Problem: Put every line of the listing below into a Markdown table with two columns, Row and Line text. Number each line in order and skip any blank lines.

Information supplied:
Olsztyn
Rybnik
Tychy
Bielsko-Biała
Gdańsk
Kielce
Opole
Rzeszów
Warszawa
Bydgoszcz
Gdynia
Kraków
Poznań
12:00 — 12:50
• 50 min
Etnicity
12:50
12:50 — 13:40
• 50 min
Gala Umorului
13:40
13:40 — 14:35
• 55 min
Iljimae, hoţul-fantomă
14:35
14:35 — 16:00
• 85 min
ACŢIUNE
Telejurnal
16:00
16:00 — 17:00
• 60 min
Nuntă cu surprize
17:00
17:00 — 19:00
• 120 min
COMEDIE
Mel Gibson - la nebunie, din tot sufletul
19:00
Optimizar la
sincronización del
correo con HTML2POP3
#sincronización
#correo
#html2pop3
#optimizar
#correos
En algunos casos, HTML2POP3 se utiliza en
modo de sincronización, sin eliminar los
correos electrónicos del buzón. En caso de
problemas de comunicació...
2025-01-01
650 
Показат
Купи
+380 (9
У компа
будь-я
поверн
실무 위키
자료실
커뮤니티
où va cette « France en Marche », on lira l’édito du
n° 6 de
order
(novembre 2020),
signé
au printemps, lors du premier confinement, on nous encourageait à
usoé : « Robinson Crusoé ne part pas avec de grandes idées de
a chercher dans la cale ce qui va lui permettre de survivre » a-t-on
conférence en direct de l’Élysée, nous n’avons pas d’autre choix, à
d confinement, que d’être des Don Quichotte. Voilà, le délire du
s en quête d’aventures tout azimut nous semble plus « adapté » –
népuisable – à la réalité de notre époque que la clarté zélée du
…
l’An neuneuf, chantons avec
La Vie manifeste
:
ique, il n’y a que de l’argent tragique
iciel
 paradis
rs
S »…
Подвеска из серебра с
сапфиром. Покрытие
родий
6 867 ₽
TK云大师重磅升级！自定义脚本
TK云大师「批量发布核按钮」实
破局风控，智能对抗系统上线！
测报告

Result for this exercise:
| Row | Line text |
|---|---|
| 1 | Olsztyn |
| 2 | Rybnik |
| 3 | Tychy |
| 4 | Bielsko-Biała |
| 5 | Gdańsk |
| 6 | Kielce |
| 7 | Opole |
| 8 | Rzeszów |
| 9 | Warszawa |
| 10 | Bydgoszcz |
| 11 | Gdynia |
| 12 | Kraków |
| 13 | Poznań |
| 14 | 12:00 — 12:50 |
| 15 | • 50 min |
| 16 | Etnicity |
| 17 | 12:50 |
| 18 | 12:50 — 13:40 |
| 19 | • 50 min |
| 20 | Gala Umorului |
| 21 | 13:40 |
| 22 | 13:40 — 14:35 |
| 23 | • 55 min |
| 24 | Iljimae, hoţul-fantomă |
| 25 | 14:35 |
| 26 | 14:35 — 16:00 |
| 27 | • 85 min |
| 28 | ACŢIUNE |
| 29 | Telejurnal |
| 30 | 16:00 |
| 31 | 16:00 — 17:00 |
| 32 | • 60 min |
| 33 | Nuntă cu surprize |
| 34 | 17:00 |
| 35 | 17:00 — 19:00 |
| 36 | • 120 min |
| 37 | COMEDIE |
| 38 | Mel Gibson - la nebunie, din tot sufletul |
| 39 | 19:00 |
| 40 | Optimizar la |
| 41 | sincronización del |
| 42 | correo con HTML2POP3 |
| 43 | #sincronización |
| 44 | #correo |
| 45 | #html2pop3 |
| 46 | #optimizar |
| 47 | #correos |
| 48 | En algunos casos, HTML2POP3 se utiliza en |
| 49 | modo de sincronización, sin eliminar los |
| 50 | correos electrónicos del buzón. En caso de |
| 51 | problemas de comunicació... |
| 52 | 2025-01-01 |
| 53 | 650  |
| 54 | Показат |
| 55 | Купи |
| 56 | +380 (9 |
| 57 | У компа |
| 58 | будь-я |
| 59 | поверн |
| 60 | 실무 위키 |
| 61 | 자료실 |
| 62 | 커뮤니티 |
| 63 | où va cette « France en Marche », on lira l’édito du |
| 64 | n° 6 de |
| 65 | order |
| 66 | (novembre 2020), |
| 67 | signé |
| 68 | au printemps, lors du premier confinement, on nous encourageait à |
| 69 | usoé : « Robinson Crusoé ne part pas avec de grandes idées de |
| 70 | a chercher dans la cale ce qui va lui permettre de survivre » a-t-on |
| 71 | conférence en direct de l’Élysée, nous n’avons pas d’autre choix, à |
| 72 | d confinement, que d’être des Don Quichotte. Voilà, le délire du |
| 73 | s en quête d’aventures tout azimut nous semble plus « adapté » – |
| 74 | népuisable – à la réalité de notre époque que la clarté zélée du |
| 75 | … |
| 76 | l’An neuneuf, chantons avec |
| 77 | La Vie manifeste |
| 78 | : |
| 79 | ique, il n’y a que de l’argent tragique |
| 80 | iciel |
| 81 |  paradis |
| 82 | rs |
| 83 | S »… |
| 84 | Подвеска из серебра с |
| 85 | сапфиром. Покрытие |
| 86 | родий |
| 87 | 6 867 ₽ |
| 88 | TK云大师重磅升级！自定义脚本 |
| 89 | TK云大师「批量发布核按钮」实 |
| 90 | 破局风控，智能对抗系统上线！ |
| 91 | 测报告 |